Sword „kuki dao“
This sword, known only to the Kuki of Assam, is a relatively short weapon with a bow handle cast in lost form from brass and decorated with fine hallmarks. Due to its strict lines, it appears almost graphic. The sword has a very old-fashioned look and according to the Kuki, it has not been common for a long time. The blade is very strong at the base and narrowly tapers forward into a widening blade with a blunt rounded end. The concave blade usually ends in a small hook, which is worn out here, however, due to its age. The end of the handle, which opens like a funnel, is usually decorated with red goat hairs, which have been lost here. A red ribbon (copper?) of an undefined material runs around the lower part of the handle.
This type of blade object is probably very old. It probably goes back to Indian models, as depicted on temple friezes in Mohendrodajo, Ayanta and Hoysala (7th – 11th century). There is also a remarkable resemblance to sword forms from Sulawesi and Maluku (pade), especially with regard to the bow handle.
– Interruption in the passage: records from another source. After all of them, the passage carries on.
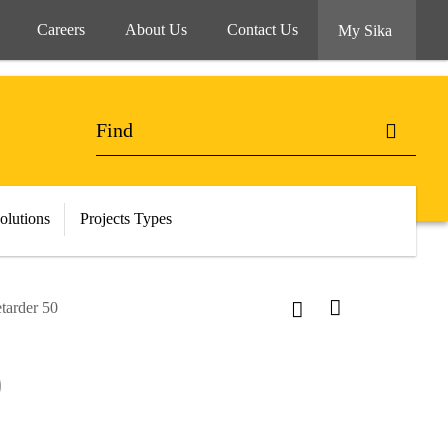
Careers
About Us
Contact Us
My Sika
olutions
Projects Types
tarder 50
0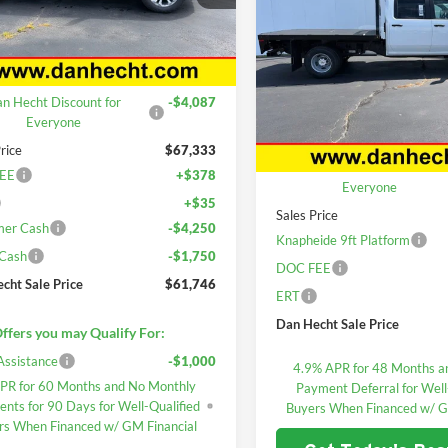
Silverado 3500 HD
DAN HECHT SALE 
GCUKGED4T1191785
Stock:
7709
Chassis Cab
Work Truc
CK10543
Less
Price Drop
Ext.
ck
$71,420
Dan Hecht Chevrolet
n Hecht Discount for
-$4,087
VIN:
1GB4KSE7XTF182163
Stoc
Less
Model:
CK31043
Everyone
MSRP:
rice
$67,333
Dealer Retail Stock - Upfitted
Dan Hecht Discount for
EE
+$378
Everyone
+$35
Sales Price
mer Cash
-$4,250
Knapheide 9ft Platform
 Cash
-$1,750
DOC FEE
cht Sale Price
$61,746
ERT
Dan Hecht Sale Price
ffers you may Qualify For:
Assistance
-$1,000
4.9% APR for 48 Months a
PR for 60 Months and No Monthly
Payment Deferral for Well
nts for 90 Days for Well-Qualified
Buyers When Financed w/ G
rs When Financed w/ GM Financial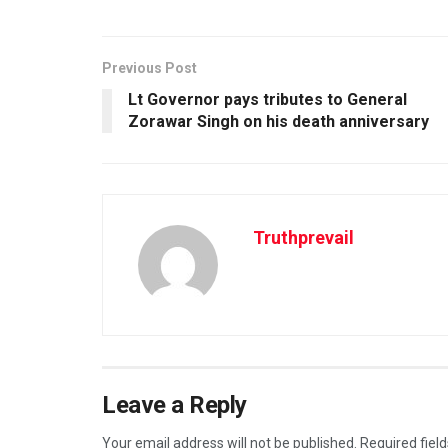
Previous Post
Lt Governor pays tributes to General
Zorawar Singh on his death anniversary
Truthprevail
Leave a Reply
Your email address will not be published.
Required fiel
The earlier history of the Kuki is as enigmatic as its peculiar sword form. According to their own tradition, the Kuki are said to have migrated down the Shan Mountains southwards to Assam. The origin of the term “kuki” is unclear. Originally it was not a self-designation of the Kuki, but is an ethnogenetic summary of several groups with cultural similarities. According to the British reporter Adam Scott Reid, the earliest European mention of the term kuki dates back to 1777, but a Sanskrit text from 33 C.E. already mentions two kuki chiefs, Kuki Ahongba and Kuki Achouba. Sanskrit texts also mention the East Tibetan “Kirata people”, who are probably the same as the Kuki. According to C.A. Soppit, the Kuki migrated to Manipur in the early eleventh century, thus entering the light of Indian historiography. The Kuki-Chin-Naga languages today form a large subgroup of the Tibetan-Burmese languages, a primary branch of the Sino-Tibetan languages.